● Exercise goal:
What is needed is an exact copy of the records below, with the pictures left out.

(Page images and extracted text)
=-=-=-=-=

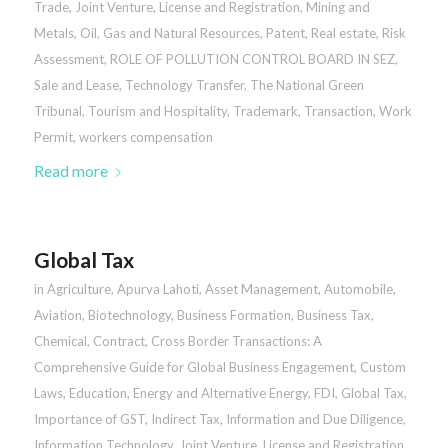
Trade
,
Joint Venture
,
License and Registration
,
Mining and
Metals
,
Oil, Gas and Natural Resources
,
Patent
,
Real estate
,
Risk
Assessment
,
ROLE OF POLLUTION CONTROL BOARD IN SEZ
,
Sale and Lease
,
Technology Transfer
,
The National Green
Tribunal
,
Tourism and Hospitality
,
Trademark
,
Transaction
,
Work
Permit
,
workers compensation
Read more
Global Tax
in
Agriculture
,
Apurva Lahoti
,
Asset Management
,
Automobile
,
Aviation
,
Biotechnology
,
Business Formation
,
Business Tax
,
Chemical
,
Contract
,
Cross Border Transactions: A
Comprehensive Guide for Global Business Engagement
,
Custom
Laws
,
Education
,
Energy and Alternative Energy
,
FDI
,
Global Tax
,
Importance of GST
,
Indirect Tax
,
Information and Due Diligence
,
Information Technology
,
Joint Venture
,
License and Registration
,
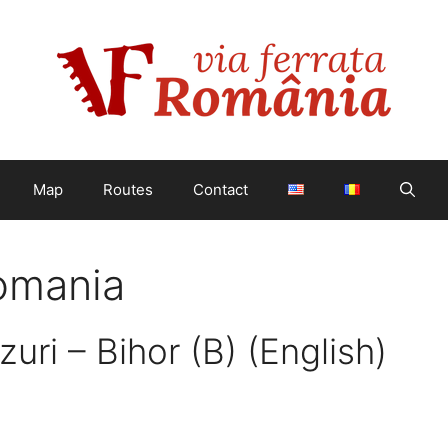
Map
Routes
Contact
Romania
zuri – Bihor (B) (English)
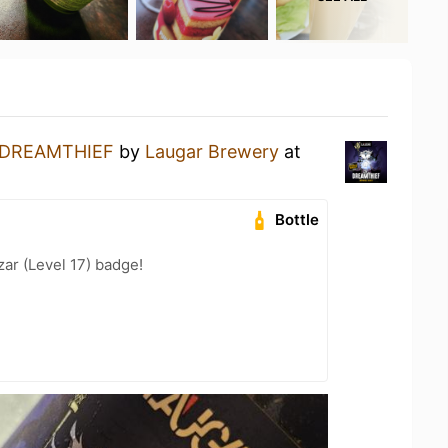
DREAMTHIEF
by
Laugar Brewery
at
Bottle
zar (Level 17) badge!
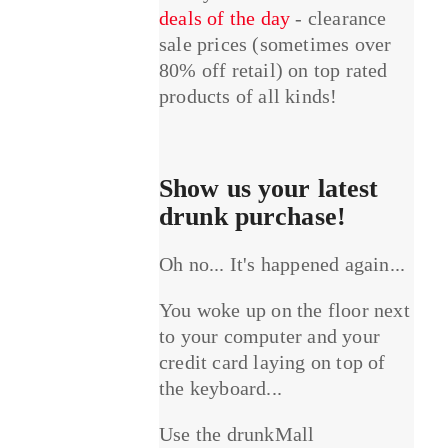
deals of the day
- clearance
sale prices (sometimes over
80% off retail) on top rated
products of all kinds!
Show us your latest
drunk purchase!
Oh no... It's happened again...
You woke up on the floor next
to your computer and your
credit card laying on top of
the keyboard...
Use the drunkMall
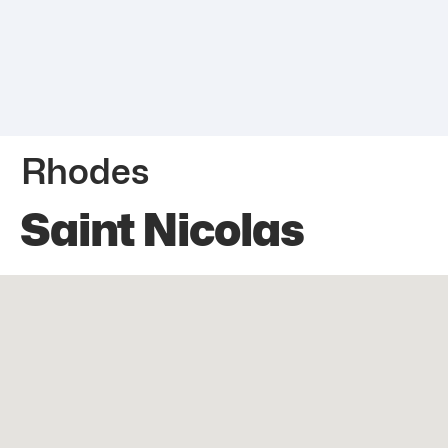
Rhodes
Saint Nicolas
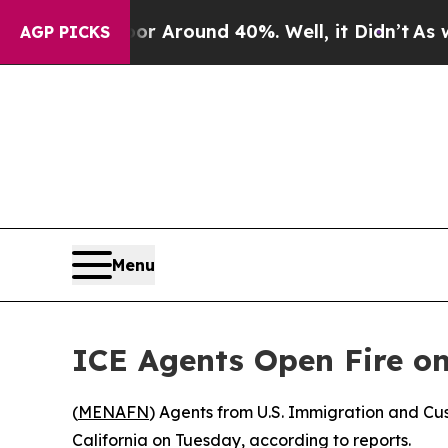
e a Floor Around 40%. Well, it Didn’t
As war Wi
AGP PICKS
Menu
ICE Agents Open Fire o
(
MENAFN
) Agents from U.S. Immigration and C
California on Tuesday, according to reports.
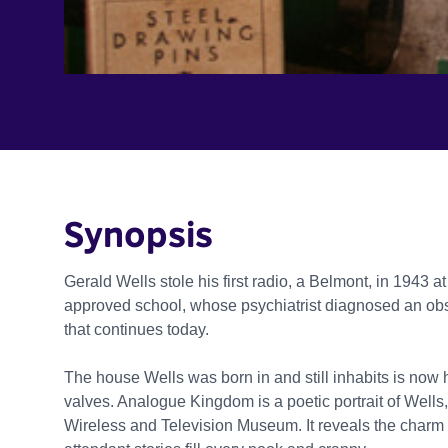
Synopsis
Gerald Wells stole his first radio, a Belmont, in 1943 a
approved school, whose psychiatrist diagnosed an obse
that continues today.
The house Wells was born in and still inhabits is now
valves. Analogue Kingdom is a poetic portrait of Wells,
Wireless and Television Museum. It reveals the charm o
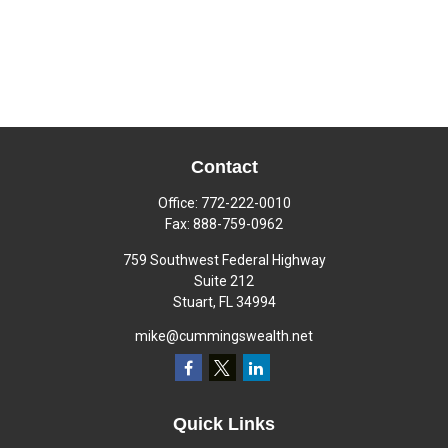
Contact
Office:
772-222-0010
Fax:
888-759-0962
759 Southwest Federal Highway
Suite 212
Stuart,
FL
34994
mike@cummingswealth.net
Quick Links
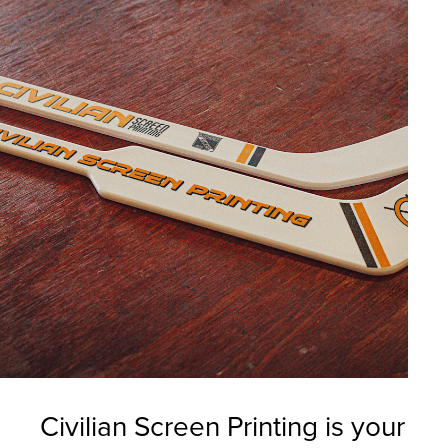
Civilian Screen Printing is your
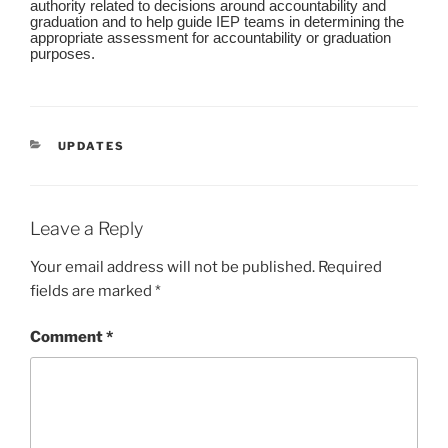
authority related to decisions around accountability and
graduation and to help guide IEP teams in determining the
appropriate assessment for accountability or graduation
purposes.
CATEGORIES
UPDATES
Leave a Reply
Your email address will not be published.
Required
fields are marked
*
Comment
*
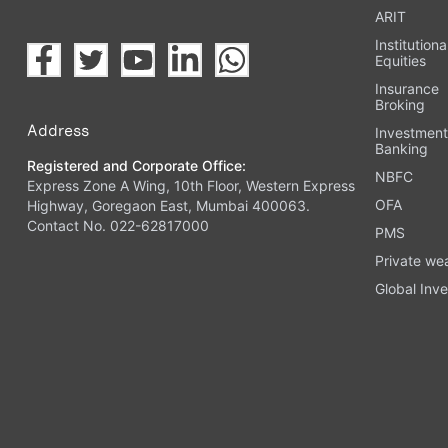
ARIT
Institutiona
Equities
Insurance
Broking
Address
Investmen
Banking
Registered and Corporate Office:
NBFC
Express Zone A Wing, 10th Floor, Western Express
OFA
Highway, Goregaon East, Mumbai 400063.
Contact No. 022-62817000
PMS
Private we
Global Inve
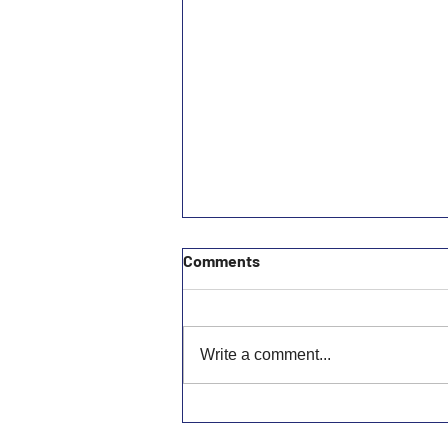
Comments
Write a comment...
MCSCAAA General Meeting
July 2026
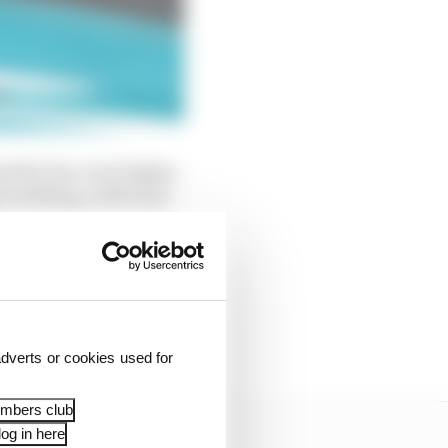
ed the bar even higher,
ed nothing, with some
ooks after its rear
els from pitstops, and
r very specific and
dverts or cookies used for
embers club
og in here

=-=-=-=-=

● Answer to this exercise:
Trade
,
Joint Venture
,
License and Registration
,
Mining and
Metals
,
Oil, Gas and Natural Resources
,
Patent
,
Real estate
,
Risk
Assessment
,
ROLE OF POLLUTION CONTROL BOARD IN SEZ
,
Sale and Lease
,
Technology Transfer
,
The National Green
Tribunal
,
Tourism and Hospitality
,
Trademark
,
Transaction
,
Work
Permit
,
workers compensation
Read more
Global Tax
in
Agriculture
,
Apurva Lahoti
,
Asset Management
,
Automobile
,
Aviation
,
Biotechnology
,
Business Formation
,
Business Tax
,
Chemical
,
Contract
,
Cross Border Transactions: A
Comprehensive Guide for Global Business Engagement
,
Custom
Laws
,
Education
,
Energy and Alternative Energy
,
FDI
,
Global Tax
,
Importance of GST
,
Indirect Tax
,
Information and Due Diligence
,
Information Technology
,
Joint Venture
,
License and Registration
,
Map
Routes
Contact
Romania
zuri – Bihor (B) (English)
DREAMTHIEF
by
Laugar Brewery
at
Bottle
zar (Level 17) badge!
deals of the day
- clearance
sale prices (sometimes over
80% off retail) on top rated
products of all kinds!
Show us your latest
drunk purchase!
Oh no... It's happened again...
You woke up on the floor next
to your computer and your
credit card laying on top of
the keyboard...
Use the drunkMall
Rhodes
Saint Nicolas
e a Floor Around 40%. Well, it Didn’t
As war Wi
AGP PICKS
Menu
ICE Agents Open Fire o
(
MENAFN
) Agents from U.S. Immigration and C
California on Tuesday, according to reports.
Synopsis
Gerald Wells stole his first radio, a Belmont, in 1943 a
approved school, whose psychiatrist diagnosed an obse
that continues today.
The house Wells was born in and still inhabits is now
valves. Analogue Kingdom is a poetic portrait of Wells,
Wireless and Television Museum. It reveals the charm o
Contact
Office:
772-222-0010
Fax:
888-759-0962
759 Southwest Federal Highway
Suite 212
Stuart,
FL
34994
mike@cummingswealth.net
Quick Links
Civilian Screen Printing is your
authority related to decisions around accountability and
graduation and to help guide IEP teams in determining the
appropriate assessment for accountability or graduation
purposes.
CATEGORIES
UPDATES
Leave a Reply
Your email address will not be published.
Required
fields are marked
*
Comment
*
ARIT
Institutiona
Equities
Insurance
Broking
Address
Investmen
Banking
Registered and Corporate Office:
NBFC
Express Zone A Wing, 10th Floor, Western Express
OFA
Highway, Goregaon East, Mumbai 400063.
Contact No. 022-62817000
PMS
Private we
Global Inve
Comments
Write a comment...
MCSCAAA General Meeting
July 2026
ed the bar even higher,
ed nothing, with some
ooks after its rear
els from pitstops, and
r very specific and
dverts or cookies used for
embers club
og in here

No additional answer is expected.